* Required work *
Edit the records so that each occurrence of "RFC3339" becomes "RFC 3339", with everything else left unchanged.

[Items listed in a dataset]
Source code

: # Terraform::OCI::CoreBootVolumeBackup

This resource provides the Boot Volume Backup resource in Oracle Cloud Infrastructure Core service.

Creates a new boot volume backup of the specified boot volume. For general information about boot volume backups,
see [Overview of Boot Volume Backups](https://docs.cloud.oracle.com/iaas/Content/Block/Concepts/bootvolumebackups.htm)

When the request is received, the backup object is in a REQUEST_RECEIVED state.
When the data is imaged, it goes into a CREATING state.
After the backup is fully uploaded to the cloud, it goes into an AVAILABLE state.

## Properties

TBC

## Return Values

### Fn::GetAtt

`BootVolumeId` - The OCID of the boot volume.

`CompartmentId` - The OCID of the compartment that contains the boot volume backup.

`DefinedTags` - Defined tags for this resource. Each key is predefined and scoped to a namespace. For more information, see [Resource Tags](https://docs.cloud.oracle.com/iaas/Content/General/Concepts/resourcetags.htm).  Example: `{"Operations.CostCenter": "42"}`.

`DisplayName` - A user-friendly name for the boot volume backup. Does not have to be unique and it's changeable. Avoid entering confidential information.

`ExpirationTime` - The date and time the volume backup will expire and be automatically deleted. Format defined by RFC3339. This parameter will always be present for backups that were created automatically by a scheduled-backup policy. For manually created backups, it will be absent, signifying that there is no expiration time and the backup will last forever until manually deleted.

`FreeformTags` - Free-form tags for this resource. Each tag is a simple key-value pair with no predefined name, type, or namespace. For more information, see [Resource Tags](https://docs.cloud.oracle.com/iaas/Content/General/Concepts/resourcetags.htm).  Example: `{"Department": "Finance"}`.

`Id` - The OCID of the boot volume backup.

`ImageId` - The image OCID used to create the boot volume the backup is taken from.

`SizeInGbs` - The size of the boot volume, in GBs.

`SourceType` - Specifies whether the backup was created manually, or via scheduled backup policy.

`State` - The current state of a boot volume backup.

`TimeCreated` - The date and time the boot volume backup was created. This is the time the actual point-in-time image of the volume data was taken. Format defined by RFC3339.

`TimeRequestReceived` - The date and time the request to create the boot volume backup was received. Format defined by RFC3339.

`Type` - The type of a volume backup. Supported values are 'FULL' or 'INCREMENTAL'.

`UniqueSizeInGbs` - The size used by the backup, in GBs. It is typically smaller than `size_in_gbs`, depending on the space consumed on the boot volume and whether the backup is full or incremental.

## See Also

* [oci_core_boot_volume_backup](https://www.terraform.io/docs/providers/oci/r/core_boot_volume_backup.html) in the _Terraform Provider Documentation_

* Reply *
Source code

: # Terraform::OCI::CoreBootVolumeBackup

This resource provides the Boot Volume Backup resource in Oracle Cloud Infrastructure Core service.

Creates a new boot volume backup of the specified boot volume. For general information about boot volume backups,
see [Overview of Boot Volume Backups](https://docs.cloud.oracle.com/iaas/Content/Block/Concepts/bootvolumebackups.htm)

When the request is received, the backup object is in a REQUEST_RECEIVED state.
When the data is imaged, it goes into a CREATING state.
After the backup is fully uploaded to the cloud, it goes into an AVAILABLE state.

## Properties

TBC

## Return Values

### Fn::GetAtt

`BootVolumeId` - The OCID of the boot volume.

`CompartmentId` - The OCID of the compartment that contains the boot volume backup.

`DefinedTags` - Defined tags for this resource. Each key is predefined and scoped to a namespace. For more information, see [Resource Tags](https://docs.cloud.oracle.com/iaas/Content/General/Concepts/resourcetags.htm).  Example: `{"Operations.CostCenter": "42"}`.

`DisplayName` - A user-friendly name for the boot volume backup. Does not have to be unique and it's changeable. Avoid entering confidential information.

`ExpirationTime` - The date and time the volume backup will expire and be automatically deleted. Format defined by RFC 3339. This parameter will always be present for backups that were created automatically by a scheduled-backup policy. For manually created backups, it will be absent, signifying that there is no expiration time and the backup will last forever until manually deleted.

`FreeformTags` - Free-form tags for this resource. Each tag is a simple key-value pair with no predefined name, type, or namespace. For more information, see [Resource Tags](https://docs.cloud.oracle.com/iaas/Content/General/Concepts/resourcetags.htm).  Example: `{"Department": "Finance"}`.

`Id` - The OCID of the boot volume backup.

`ImageId` - The image OCID used to create the boot volume the backup is taken from.

`SizeInGbs` - The size of the boot volume, in GBs.

`SourceType` - Specifies whether the backup was created manually, or via scheduled backup policy.

`State` - The current state of a boot volume backup.

`TimeCreated` - The date and time the boot volume backup was created. This is the time the actual point-in-time image of the volume data was taken. Format defined by RFC 3339.

`TimeRequestReceived` - The date and time the request to create the boot volume backup was received. Format defined by RFC 3339.

`Type` - The type of a volume backup. Supported values are 'FULL' or 'INCREMENTAL'.

`UniqueSizeInGbs` - The size used by the backup, in GBs. It is typically smaller than `size_in_gbs`, depending on the space consumed on the boot volume and whether the backup is full or incremental.

## See Also

* [oci_core_boot_volume_backup](https://www.terraform.io/docs/providers/oci/r/core_boot_volume_backup.html) in the _Terraform Provider Documentation_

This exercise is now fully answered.